I might have the best-case scenario of combining writing and teaching. I have one freelance student and also teach for WriterHouse, a community writing center here in Charlottesville. I teach 6- or 8-week sessions a couple different seasons of the year, nothing is graded, and all my students have unabashed enthusiasm about writing and about learning, plus I still have time to write. With students, my biggest goal is to keep that enthusiasm fresh. Find what makes them want to sit down and write, then keep going. The big bonus: when I engage with their curiosity, encourage them through their slumps, all of it circles back to me. What I teach, I learn all over again. It’s kind of beautiful. 

We could close with the question “What’s next?” But that’s an open secret – your debut novel Without You Here is forthcoming next year. So, instead, why now? As you say, you’ve been writing since you could hold a pencil, and continuously writing, publishing in journals and magazines. Why do you think this is the moment for your double debut, story collection and novel? 

Certainly it’s true that the longer we do this work, the better we get at it. That ten thousand hours thing. But I don’t think it’s that simple. The publishing industry is in wild disarray at the moment. What used to be maybe a dozen big houses have dwindled and merged down to about four. What used to be small, distinguished presses are now medium-sized, struggling with growing pains. I’ve written other books and sent them around. I’ve collected near-celebration-worthy rave rejections, even had an agent for a while. While those efforts never turned into books in my hands, I got enough encouragement to believe I belonged in the game, at least. 

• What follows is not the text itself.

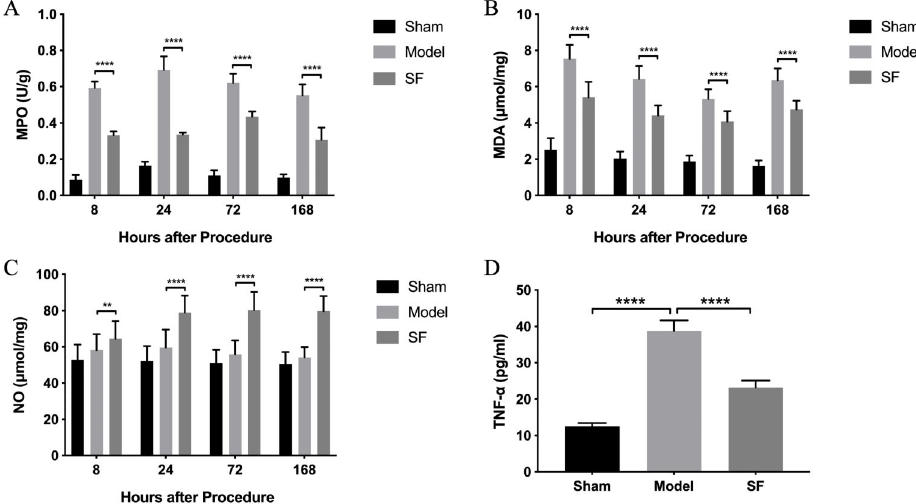
Figure 4. Myeloperoxidase (MPO), malondialdehyde (MDA), and nitric oxide (NO) changes in fl ap tissue. Tumor necrosis factor (TNF)- a levels in peripheral blood of sham surgery group, model group with experimental ischemia-reperfusion injury, and sodium ferulate (SF) treatment group (mean ± SD, n=6). **P o 0.05, ****P o 0.001, Student ’ s t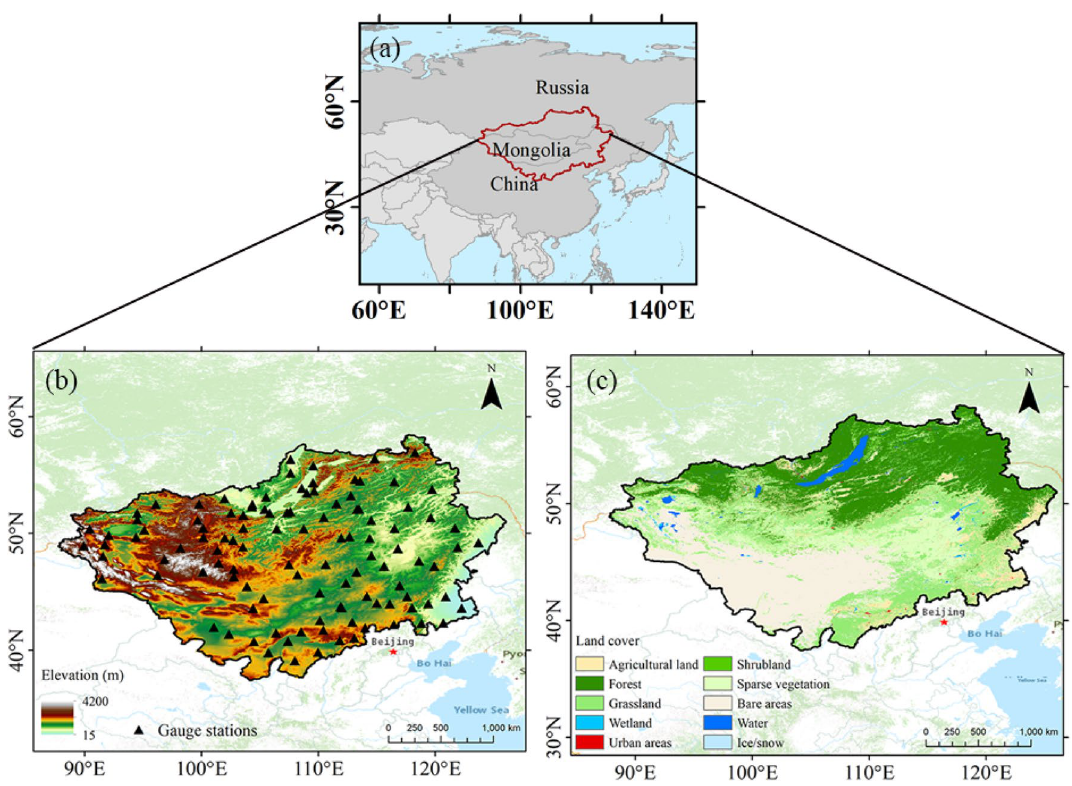
Figure 1. The ( a ) location, ( b ) topography and positions of the rain gauge stations, and ( c ) land cover of the Mongolian Plateau. The figure was created using ArcGIS 10.7 (https:// www. esri. com/ en- us/ arcgis/ about- arcgis/ overv iew) 70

Beyond redefining its size, shape, and form, the publishing industry has shaken itself up in other ways too. Formerly reserved mostly for white, cisgendered, hetero men, now the industry is beginning to welcome and even encourage more diversity. We have a very long way to go before there’s anything like parity, but women’s, LGBTQ, and BIPOC voices are revolutionizing the present and the future of publishing. No doubt the timing of my own path to publication owes itself, at least in part, to these advances.

Thanks so much, Jody. For your work, and for the pleasure of this conversation. 

 

 

Ellen Prentiss Campbell’s novel Frieda’s Song was published in May 2021; the story collection Known By Heart appeared in 2020. The Bowl with Gold Seams, her debut novel, received the Indie Excellence Award for Historical Fiction; the story collection Contents Under Pressure was a National Book Award nominee. A member of the National Book Critics Circle, her column “Girl Writing” is a regular feature of The Washington Independent Review of Books.